Lots and lots of lava: Syracuse Lava Project is the dream of Bob Wysocki and Jeff Karson to create life sized lava flows out of remelted basaltic lava in Syracuse NY, USA. The group is very good about sharing videos and experiences of their lab online and with local schools. They have used their system to study how lava flows interact with ice, obstacles, and variable slopes. They have also been known to help cook a steak or marshmallows to help inspire curiosity about science and volcanoes. 

Breaking down explosions: The PhysikalischVolkanologisches Labor (PVL) Würzburg, Germany is led by Benrd Zimanowski and Ralf Büttner who have been causing molten fuel coolant interactions (explosions caused by magma and water) for over twenty years.  They also have been recently collaborating with a group in Bari Italy led by Pierfrancesco Dellino to use compressed gas to launch pumice and ash in small plumes to model how natural plumes grow and collapse. 
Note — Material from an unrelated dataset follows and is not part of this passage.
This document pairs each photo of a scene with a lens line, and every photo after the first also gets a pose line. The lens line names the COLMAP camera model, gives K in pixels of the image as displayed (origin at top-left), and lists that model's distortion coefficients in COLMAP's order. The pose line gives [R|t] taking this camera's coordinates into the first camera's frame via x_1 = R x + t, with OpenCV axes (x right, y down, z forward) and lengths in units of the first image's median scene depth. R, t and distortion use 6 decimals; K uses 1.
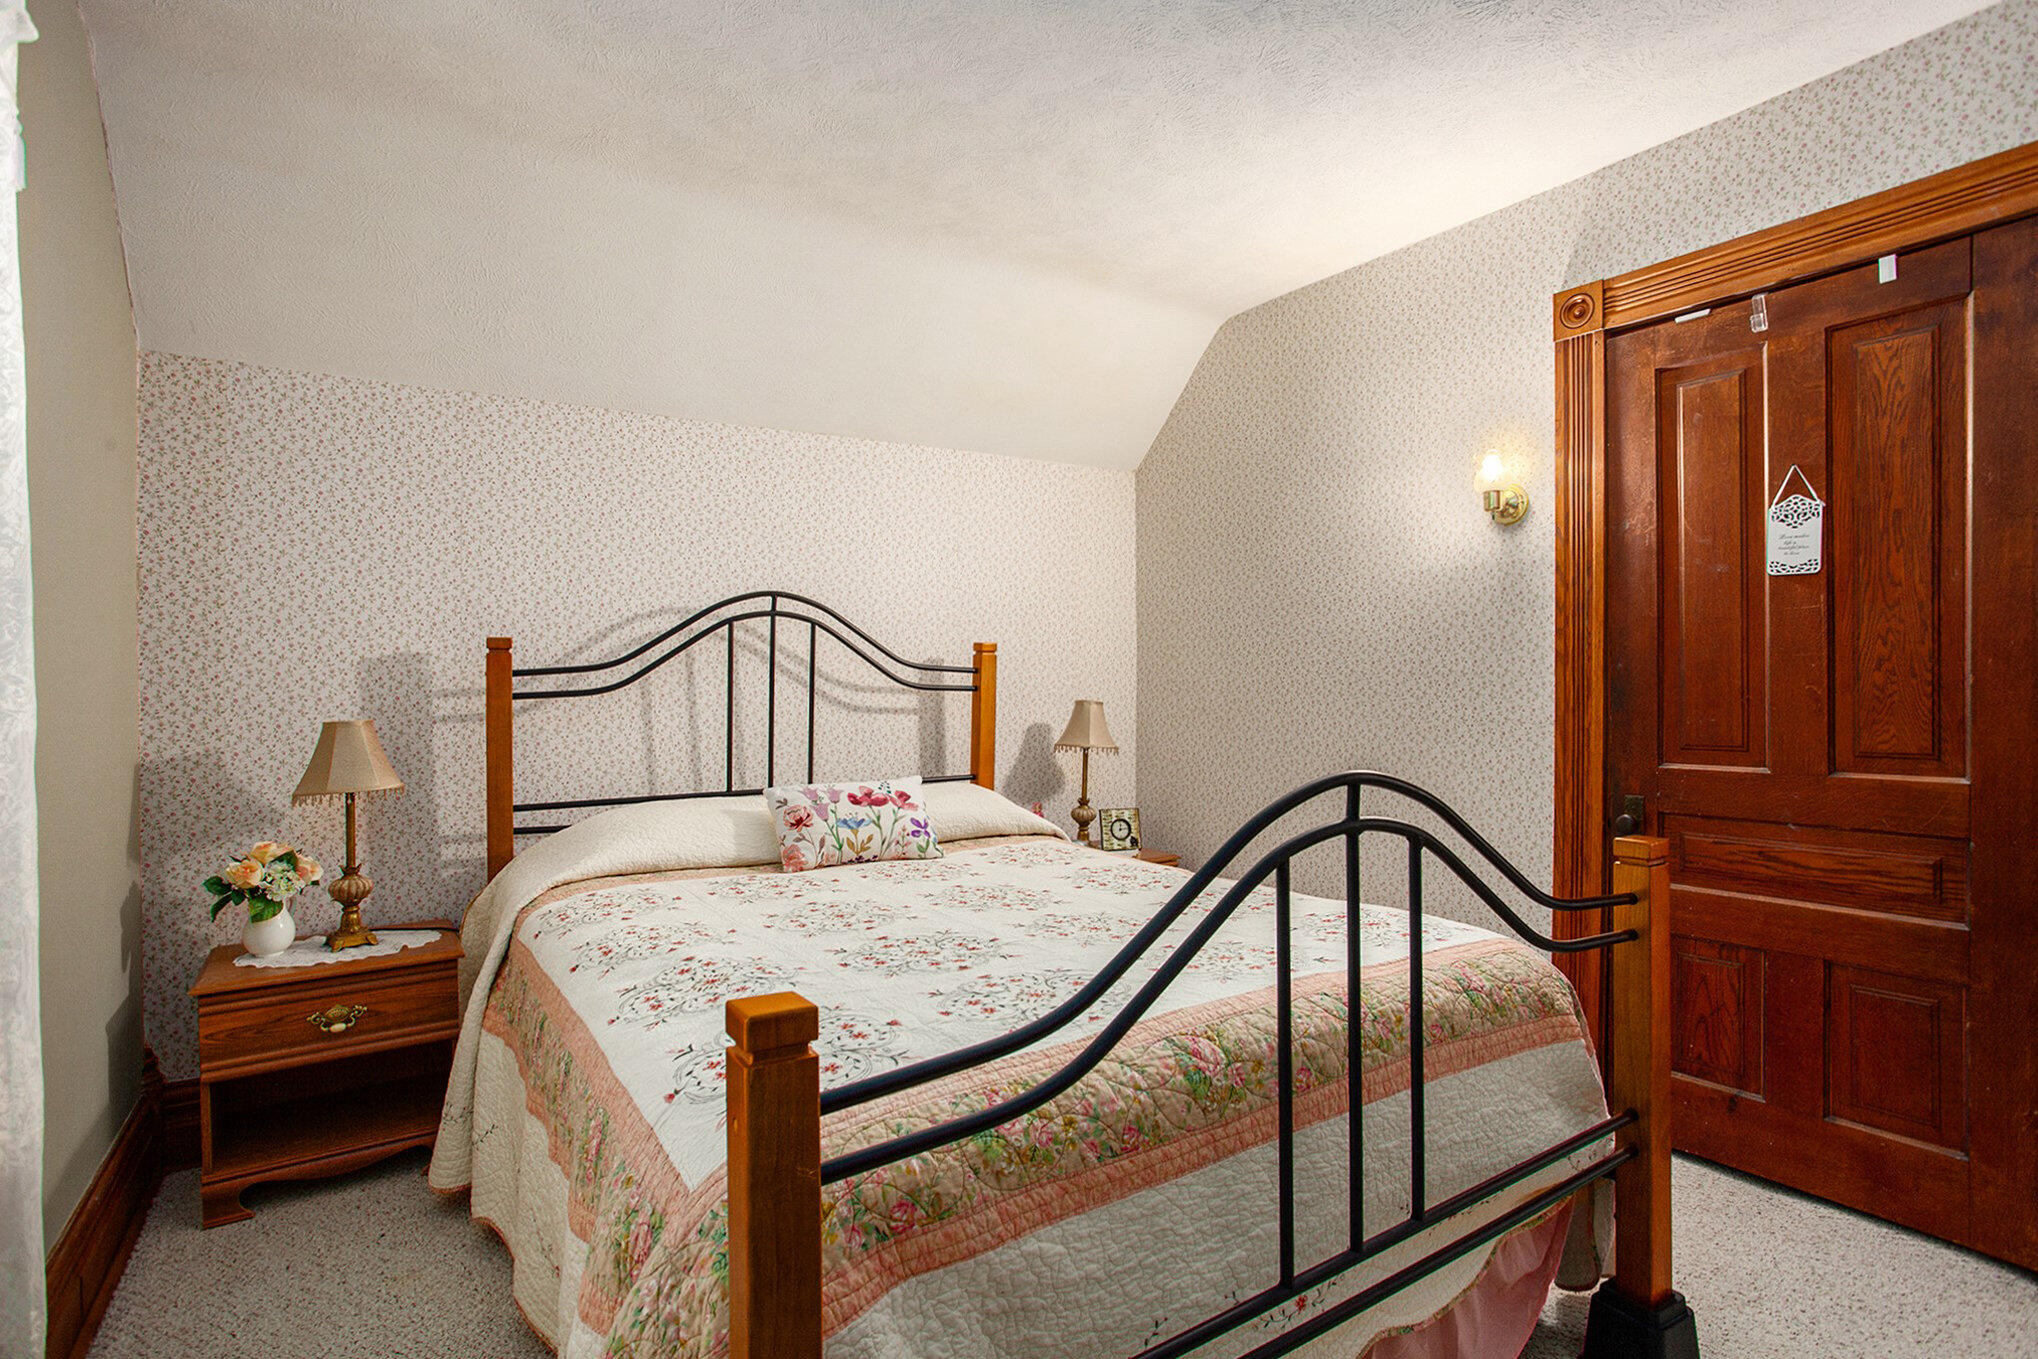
lens RADIAL K [[1041.4, 0, 1024.4], [0, 1041.4, 686.6], [0, 0, 1]] dist [-0.083362, 0.062269]
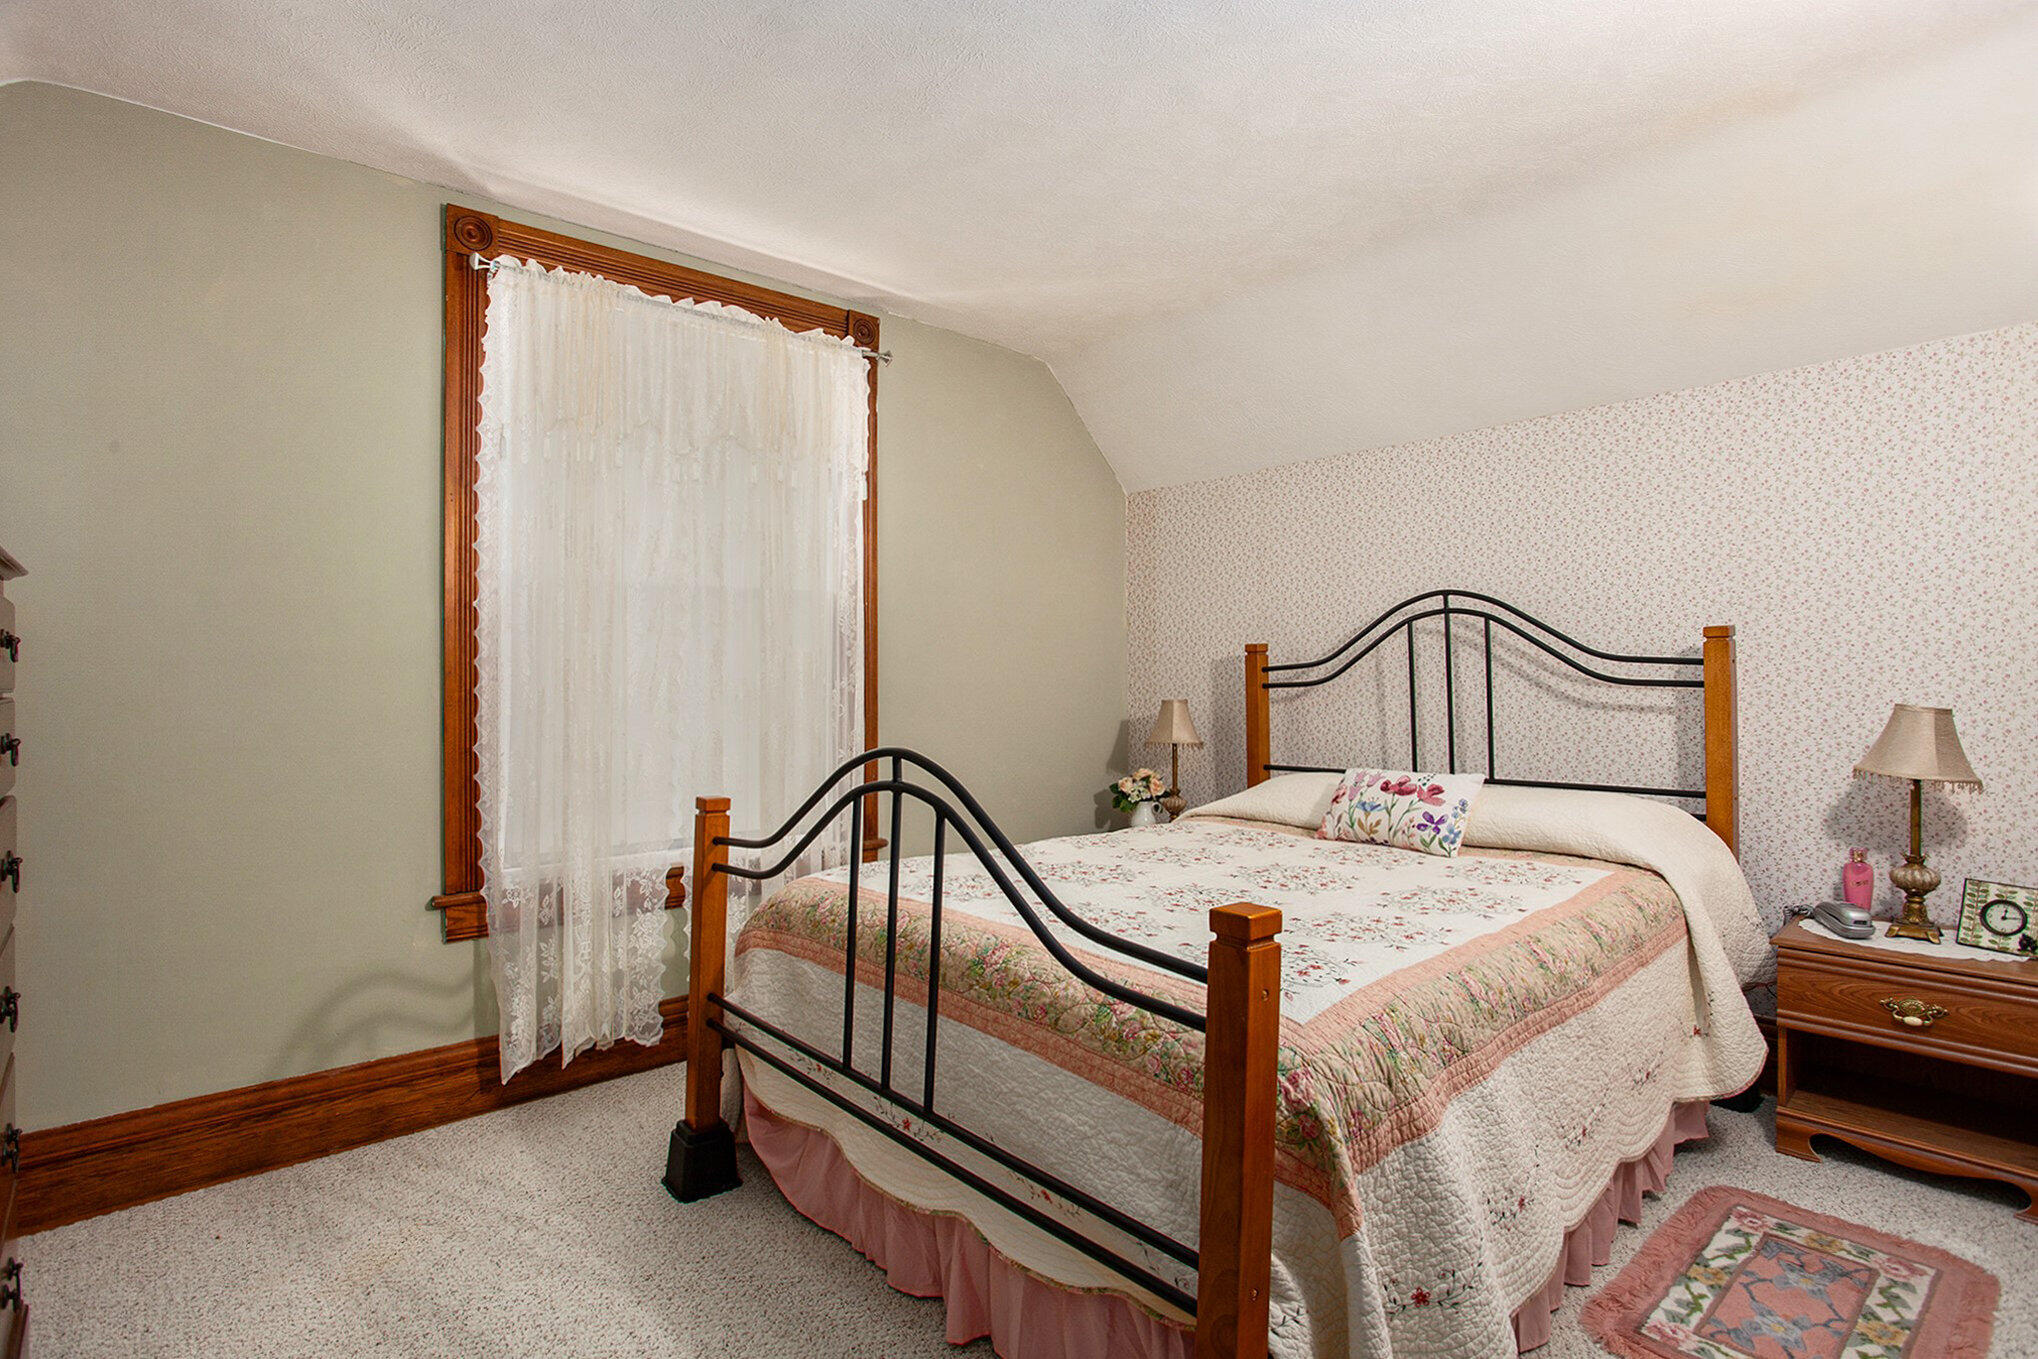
lens RADIAL K [[1041.4, 0, 1024.4], [0, 1041.4, 686.6], [0, 0, 1]] dist [-0.083362, 0.062269]
pose [[0.135627, 0.013638, -0.990666, 0.794351], [-0.000250, 0.999906, 0.013731, -0.008222], [0.990760, -0.001615, 0.135618, 0.460507]]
The University of Munich lab in Germany is always doing something new, its hard to keep up. They do a range of experiments involving fragmentation of magma, how lavas behave, and have even produced volcanic lightning!
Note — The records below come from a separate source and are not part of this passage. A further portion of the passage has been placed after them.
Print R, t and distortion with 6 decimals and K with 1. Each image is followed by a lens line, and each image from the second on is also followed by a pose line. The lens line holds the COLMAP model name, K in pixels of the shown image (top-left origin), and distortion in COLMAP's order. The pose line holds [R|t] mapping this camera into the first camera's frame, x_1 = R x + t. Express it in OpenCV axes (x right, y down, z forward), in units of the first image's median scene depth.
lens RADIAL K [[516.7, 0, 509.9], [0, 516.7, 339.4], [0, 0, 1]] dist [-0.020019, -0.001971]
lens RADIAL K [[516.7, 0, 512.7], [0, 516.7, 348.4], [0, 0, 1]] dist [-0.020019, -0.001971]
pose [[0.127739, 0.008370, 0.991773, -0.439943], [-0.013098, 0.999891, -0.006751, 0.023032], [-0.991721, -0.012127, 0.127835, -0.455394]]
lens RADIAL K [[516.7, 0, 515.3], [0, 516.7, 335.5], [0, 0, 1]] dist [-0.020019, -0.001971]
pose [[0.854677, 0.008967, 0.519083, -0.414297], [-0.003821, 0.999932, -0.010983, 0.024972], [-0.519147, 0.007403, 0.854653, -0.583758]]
Like the bubbles in your beer, bubbles are the key to many volcanic processes. The Durham Lava Analog Volcano Apparatus in the UK is studying how bubbles in melt behave as they travel upwards in a volcanic conduit. They built this apparatus in a quarry to see how scale, or the distances magma travel, influences these bubbly mixtures.

While this list is not complete, it gives some idea of the creativity that is being used to study volcanoes, and the wide range of both questions and techniques that can be used to increase our understanding. Experiments like these, and the ones we do at the University of Buffalo, all work alongside other methods to approach volcanic eruptions. We can take observations from real eruptions to compare with our experimental results, we can look for trends in natural deposits and compare them with what are produced by the experiments, and all of these observations can feed into numerical models that are used to forecast how a lava flow, pyroclastic flow, or explosion may behave in different scenarios. I expect there to be many exciting advances by these labs and others in the near future. I know that my research group has big plans, and I cannot wait to see what experiments will help us discover!